▶ WHAT THE TASK ASKS:
Whenever a line in the data holds the string "essaie", copy that line.

[Saved data entries]
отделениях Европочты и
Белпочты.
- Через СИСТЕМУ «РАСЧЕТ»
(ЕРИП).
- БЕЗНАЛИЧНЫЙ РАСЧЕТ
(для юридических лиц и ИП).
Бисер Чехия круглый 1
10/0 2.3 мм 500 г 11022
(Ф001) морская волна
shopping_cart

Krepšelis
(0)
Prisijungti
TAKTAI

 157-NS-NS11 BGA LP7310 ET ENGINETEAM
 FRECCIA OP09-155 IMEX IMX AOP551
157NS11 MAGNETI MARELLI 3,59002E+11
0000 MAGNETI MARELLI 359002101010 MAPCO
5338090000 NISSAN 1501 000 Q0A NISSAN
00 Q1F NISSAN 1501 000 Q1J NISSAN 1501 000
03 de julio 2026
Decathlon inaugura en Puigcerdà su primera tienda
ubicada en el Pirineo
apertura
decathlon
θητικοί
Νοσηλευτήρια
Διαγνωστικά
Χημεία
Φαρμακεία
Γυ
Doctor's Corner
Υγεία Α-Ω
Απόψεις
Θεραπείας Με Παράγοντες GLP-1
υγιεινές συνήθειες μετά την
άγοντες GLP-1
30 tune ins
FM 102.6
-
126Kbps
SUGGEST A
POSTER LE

==

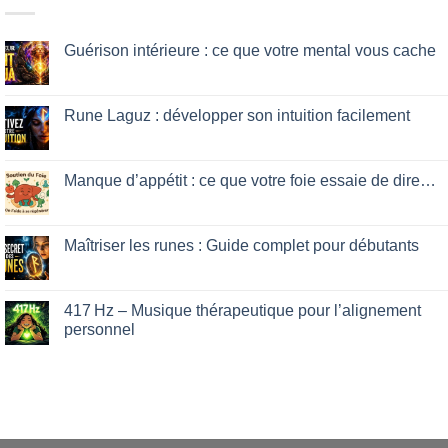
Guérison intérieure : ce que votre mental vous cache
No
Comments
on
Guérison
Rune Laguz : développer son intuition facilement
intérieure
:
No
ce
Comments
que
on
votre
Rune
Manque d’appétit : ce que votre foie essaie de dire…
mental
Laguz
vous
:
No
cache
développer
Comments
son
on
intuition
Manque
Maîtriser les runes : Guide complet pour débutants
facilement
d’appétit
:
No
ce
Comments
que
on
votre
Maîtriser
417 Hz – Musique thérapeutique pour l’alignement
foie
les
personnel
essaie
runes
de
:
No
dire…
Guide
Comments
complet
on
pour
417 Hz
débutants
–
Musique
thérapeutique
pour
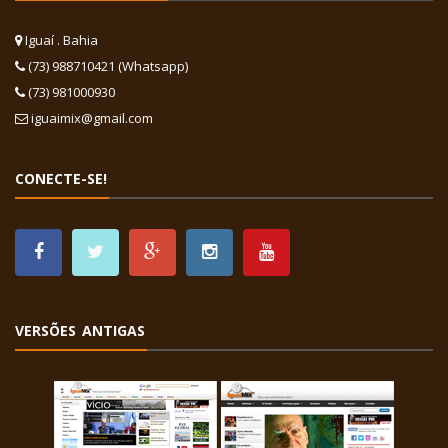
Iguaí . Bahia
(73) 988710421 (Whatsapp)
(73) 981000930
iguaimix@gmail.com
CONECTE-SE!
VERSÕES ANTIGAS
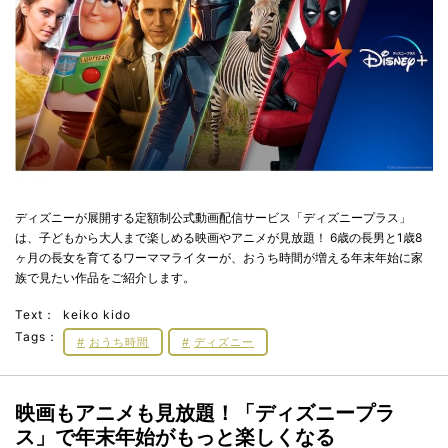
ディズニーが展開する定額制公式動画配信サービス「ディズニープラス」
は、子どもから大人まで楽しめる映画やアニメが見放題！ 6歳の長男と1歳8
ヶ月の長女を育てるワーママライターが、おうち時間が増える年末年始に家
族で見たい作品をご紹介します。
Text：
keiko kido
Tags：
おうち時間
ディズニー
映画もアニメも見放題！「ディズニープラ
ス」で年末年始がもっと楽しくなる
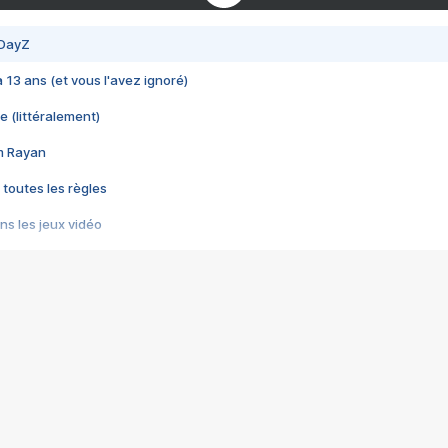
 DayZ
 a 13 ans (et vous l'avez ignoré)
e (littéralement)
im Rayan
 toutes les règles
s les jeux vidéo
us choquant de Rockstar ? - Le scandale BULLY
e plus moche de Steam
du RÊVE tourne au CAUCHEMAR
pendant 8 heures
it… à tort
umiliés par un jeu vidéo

---

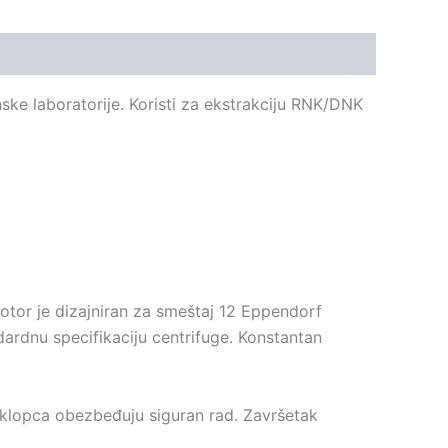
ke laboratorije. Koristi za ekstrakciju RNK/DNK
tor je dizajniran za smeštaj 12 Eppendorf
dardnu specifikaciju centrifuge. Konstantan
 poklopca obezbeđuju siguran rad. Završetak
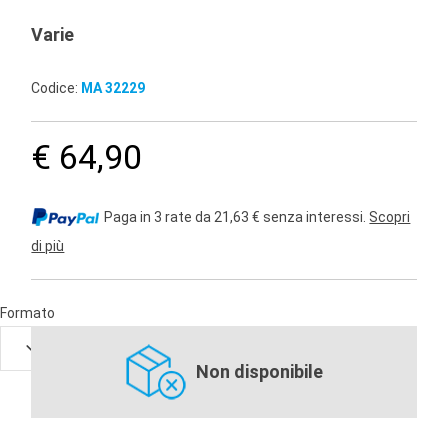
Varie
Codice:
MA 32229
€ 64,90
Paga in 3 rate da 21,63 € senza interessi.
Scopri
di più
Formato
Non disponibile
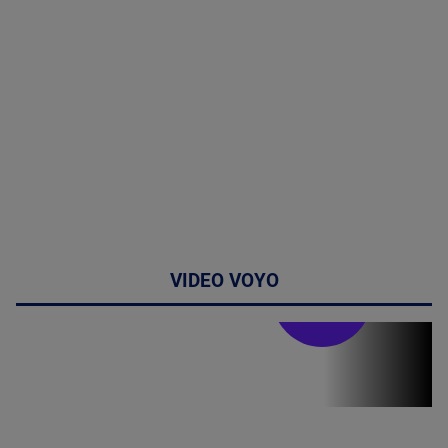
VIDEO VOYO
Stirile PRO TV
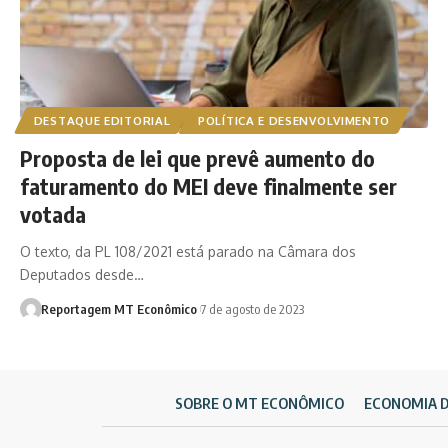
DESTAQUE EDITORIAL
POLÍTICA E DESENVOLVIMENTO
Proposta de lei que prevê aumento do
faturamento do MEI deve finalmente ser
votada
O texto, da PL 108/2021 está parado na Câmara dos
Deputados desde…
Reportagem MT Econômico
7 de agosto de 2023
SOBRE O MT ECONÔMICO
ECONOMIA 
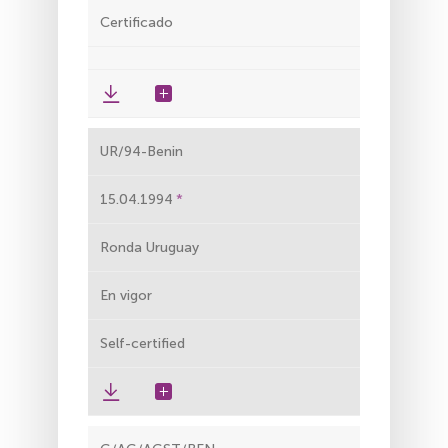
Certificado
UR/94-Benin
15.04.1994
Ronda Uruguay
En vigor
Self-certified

▶ ANSWER FOR THIS EXERCISE:
Manque d’appétit : ce que votre foie essaie de dire…
essaie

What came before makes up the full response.